Data for the task ::
*** Begin section ***

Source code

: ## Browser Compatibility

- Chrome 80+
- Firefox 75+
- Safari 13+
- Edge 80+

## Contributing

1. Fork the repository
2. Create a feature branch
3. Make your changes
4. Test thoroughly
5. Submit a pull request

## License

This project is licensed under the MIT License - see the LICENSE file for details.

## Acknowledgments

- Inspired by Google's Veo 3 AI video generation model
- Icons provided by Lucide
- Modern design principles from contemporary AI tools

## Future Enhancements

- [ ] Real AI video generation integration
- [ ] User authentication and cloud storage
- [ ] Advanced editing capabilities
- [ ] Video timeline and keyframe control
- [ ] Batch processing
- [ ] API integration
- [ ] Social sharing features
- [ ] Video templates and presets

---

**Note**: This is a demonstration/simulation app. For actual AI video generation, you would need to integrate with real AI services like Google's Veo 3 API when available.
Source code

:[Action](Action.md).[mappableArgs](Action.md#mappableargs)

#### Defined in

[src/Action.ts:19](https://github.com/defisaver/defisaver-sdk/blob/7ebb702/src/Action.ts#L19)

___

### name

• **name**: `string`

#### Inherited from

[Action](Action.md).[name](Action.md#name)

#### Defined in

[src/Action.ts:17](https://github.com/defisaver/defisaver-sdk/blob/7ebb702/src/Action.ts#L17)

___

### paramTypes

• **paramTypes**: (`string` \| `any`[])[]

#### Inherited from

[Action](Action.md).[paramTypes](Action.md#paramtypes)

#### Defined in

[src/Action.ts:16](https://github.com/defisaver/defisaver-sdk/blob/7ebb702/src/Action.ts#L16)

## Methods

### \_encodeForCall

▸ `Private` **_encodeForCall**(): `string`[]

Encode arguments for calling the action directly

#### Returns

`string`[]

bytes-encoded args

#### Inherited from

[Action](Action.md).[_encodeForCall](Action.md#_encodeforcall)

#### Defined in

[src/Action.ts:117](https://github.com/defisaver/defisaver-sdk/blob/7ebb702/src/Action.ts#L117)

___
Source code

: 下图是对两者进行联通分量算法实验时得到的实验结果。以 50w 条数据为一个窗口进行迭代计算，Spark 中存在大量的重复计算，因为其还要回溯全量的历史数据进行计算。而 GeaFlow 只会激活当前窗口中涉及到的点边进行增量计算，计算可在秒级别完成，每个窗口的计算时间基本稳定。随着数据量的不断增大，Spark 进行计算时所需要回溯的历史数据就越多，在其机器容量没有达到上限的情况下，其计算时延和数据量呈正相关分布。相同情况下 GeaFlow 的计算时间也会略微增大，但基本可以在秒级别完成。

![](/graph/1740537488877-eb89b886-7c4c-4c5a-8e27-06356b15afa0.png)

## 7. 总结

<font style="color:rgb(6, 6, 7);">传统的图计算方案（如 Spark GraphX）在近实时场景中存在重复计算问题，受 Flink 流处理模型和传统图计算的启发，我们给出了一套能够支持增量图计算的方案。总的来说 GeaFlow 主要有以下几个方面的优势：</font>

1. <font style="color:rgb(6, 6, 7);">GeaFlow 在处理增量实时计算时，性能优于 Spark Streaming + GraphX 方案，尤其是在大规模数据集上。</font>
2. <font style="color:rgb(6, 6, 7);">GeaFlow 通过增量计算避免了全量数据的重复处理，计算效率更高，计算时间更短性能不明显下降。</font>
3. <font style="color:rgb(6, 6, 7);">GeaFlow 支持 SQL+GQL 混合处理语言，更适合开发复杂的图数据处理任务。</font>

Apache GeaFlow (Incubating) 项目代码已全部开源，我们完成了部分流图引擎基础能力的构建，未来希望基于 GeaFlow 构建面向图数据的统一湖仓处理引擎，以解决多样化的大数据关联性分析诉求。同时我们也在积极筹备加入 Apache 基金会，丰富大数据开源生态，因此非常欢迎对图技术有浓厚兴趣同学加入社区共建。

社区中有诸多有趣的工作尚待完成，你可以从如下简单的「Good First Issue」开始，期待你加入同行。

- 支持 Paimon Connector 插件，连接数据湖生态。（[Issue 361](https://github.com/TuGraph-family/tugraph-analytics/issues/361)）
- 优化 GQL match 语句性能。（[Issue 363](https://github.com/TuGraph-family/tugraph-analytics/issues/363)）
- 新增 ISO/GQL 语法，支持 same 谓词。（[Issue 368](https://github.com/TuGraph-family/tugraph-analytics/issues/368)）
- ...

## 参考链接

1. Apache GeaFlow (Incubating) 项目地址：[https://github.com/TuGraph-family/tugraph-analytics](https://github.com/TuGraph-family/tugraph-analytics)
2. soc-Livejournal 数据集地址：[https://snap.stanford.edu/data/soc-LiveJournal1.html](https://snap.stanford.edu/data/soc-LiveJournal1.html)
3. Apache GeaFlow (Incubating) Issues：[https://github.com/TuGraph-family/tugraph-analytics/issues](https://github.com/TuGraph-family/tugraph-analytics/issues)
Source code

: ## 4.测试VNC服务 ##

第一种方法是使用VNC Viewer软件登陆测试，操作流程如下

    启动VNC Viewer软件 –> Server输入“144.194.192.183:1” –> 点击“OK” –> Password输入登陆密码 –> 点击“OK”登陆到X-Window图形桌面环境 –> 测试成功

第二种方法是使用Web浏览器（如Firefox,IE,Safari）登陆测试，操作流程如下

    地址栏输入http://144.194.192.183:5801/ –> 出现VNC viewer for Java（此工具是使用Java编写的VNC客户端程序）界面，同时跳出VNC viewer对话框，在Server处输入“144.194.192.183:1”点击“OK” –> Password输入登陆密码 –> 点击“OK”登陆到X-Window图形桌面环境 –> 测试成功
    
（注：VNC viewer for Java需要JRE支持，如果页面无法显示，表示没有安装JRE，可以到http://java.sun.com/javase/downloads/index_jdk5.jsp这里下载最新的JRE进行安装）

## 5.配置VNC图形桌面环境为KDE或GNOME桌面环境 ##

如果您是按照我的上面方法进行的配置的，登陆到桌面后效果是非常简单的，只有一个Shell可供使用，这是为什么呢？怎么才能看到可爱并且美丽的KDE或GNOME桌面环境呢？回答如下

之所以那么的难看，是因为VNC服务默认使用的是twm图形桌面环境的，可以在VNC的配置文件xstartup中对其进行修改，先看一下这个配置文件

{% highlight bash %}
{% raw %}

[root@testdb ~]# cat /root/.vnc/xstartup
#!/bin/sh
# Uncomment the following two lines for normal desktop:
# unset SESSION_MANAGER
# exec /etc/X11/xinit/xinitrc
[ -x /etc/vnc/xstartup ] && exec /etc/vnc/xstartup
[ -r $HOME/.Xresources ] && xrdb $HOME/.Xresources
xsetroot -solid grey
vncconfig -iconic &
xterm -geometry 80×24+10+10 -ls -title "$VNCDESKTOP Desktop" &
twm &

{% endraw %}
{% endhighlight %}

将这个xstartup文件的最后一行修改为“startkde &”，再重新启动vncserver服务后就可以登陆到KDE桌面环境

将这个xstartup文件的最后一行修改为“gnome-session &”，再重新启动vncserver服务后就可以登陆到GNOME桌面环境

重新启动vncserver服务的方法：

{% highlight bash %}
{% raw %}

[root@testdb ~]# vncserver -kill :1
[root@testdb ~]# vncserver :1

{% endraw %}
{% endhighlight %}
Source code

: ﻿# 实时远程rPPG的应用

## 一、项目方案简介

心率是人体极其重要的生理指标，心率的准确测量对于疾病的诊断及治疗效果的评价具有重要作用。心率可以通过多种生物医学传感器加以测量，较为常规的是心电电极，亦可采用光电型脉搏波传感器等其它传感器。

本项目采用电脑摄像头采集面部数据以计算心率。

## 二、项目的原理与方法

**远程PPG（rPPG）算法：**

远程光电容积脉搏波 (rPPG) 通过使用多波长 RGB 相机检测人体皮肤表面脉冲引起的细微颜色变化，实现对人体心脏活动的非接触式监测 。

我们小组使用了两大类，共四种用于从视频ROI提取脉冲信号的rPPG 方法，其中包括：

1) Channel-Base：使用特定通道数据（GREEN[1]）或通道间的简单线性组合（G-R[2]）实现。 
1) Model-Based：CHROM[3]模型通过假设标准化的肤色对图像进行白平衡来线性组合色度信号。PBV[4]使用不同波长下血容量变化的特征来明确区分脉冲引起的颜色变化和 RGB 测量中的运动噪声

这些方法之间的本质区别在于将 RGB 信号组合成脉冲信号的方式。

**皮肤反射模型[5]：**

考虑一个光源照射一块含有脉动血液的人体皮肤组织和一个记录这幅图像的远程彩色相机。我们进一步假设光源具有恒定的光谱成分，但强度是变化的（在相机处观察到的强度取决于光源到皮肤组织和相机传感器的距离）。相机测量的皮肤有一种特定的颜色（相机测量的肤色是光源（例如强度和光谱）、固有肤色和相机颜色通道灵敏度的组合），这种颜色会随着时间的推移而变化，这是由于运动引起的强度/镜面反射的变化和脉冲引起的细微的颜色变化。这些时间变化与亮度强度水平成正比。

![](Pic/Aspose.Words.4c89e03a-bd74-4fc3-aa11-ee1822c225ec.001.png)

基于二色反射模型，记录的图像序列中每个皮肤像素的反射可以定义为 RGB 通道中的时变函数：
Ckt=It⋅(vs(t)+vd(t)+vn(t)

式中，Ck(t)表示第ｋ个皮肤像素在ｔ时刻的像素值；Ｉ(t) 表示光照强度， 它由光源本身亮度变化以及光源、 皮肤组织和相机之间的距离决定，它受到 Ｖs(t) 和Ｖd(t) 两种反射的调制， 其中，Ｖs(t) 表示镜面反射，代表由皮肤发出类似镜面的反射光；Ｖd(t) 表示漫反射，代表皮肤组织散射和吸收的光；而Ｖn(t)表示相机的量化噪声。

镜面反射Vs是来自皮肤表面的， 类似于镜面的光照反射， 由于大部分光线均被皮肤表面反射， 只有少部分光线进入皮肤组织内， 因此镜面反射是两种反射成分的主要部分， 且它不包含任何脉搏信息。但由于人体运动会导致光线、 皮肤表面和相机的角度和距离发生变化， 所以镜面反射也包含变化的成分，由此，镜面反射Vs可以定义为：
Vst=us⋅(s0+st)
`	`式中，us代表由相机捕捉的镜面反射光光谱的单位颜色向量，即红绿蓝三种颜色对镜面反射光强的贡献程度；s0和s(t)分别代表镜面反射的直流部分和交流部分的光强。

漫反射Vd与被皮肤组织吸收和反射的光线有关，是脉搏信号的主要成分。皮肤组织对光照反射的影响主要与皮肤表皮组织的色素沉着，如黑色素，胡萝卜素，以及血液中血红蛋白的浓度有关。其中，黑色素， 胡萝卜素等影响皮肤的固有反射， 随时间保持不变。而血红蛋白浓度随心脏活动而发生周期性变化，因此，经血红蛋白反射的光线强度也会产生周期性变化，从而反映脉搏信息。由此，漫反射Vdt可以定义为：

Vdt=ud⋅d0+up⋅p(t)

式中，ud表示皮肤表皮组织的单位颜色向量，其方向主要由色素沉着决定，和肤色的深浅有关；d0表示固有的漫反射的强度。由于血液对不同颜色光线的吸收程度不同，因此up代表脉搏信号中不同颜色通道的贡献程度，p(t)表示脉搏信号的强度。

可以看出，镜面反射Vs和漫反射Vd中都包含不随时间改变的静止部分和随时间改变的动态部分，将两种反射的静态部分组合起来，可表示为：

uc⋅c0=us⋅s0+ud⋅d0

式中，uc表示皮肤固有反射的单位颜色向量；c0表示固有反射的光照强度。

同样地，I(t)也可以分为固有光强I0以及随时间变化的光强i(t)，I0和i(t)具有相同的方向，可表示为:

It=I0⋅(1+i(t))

*** End section ***

Look through the records and copy every line that has the word "family".

- 支持 Paimon Connector 插件，连接数据湖生态。（[Issue 361](https://github.com/TuGraph-family/tugraph-analytics/issues/361)）
- 优化 GQL match 语句性能。（[Issue 363](https://github.com/TuGraph-family/tugraph-analytics/issues/363)）
- 新增 ISO/GQL 语法，支持 same 谓词。（[Issue 368](https://github.com/TuGraph-family/tugraph-analytics/issues/368)）
1. Apache GeaFlow (Incubating) 项目地址：[https://github.com/TuGraph-family/tugraph-analytics](https://github.com/TuGraph-family/tugraph-analytics)
3. Apache GeaFlow (Incubating) Issues：[https://github.com/TuGraph-family/tugraph-analytics/issues](https://github.com/TuGraph-family/tugraph-analytics/issues)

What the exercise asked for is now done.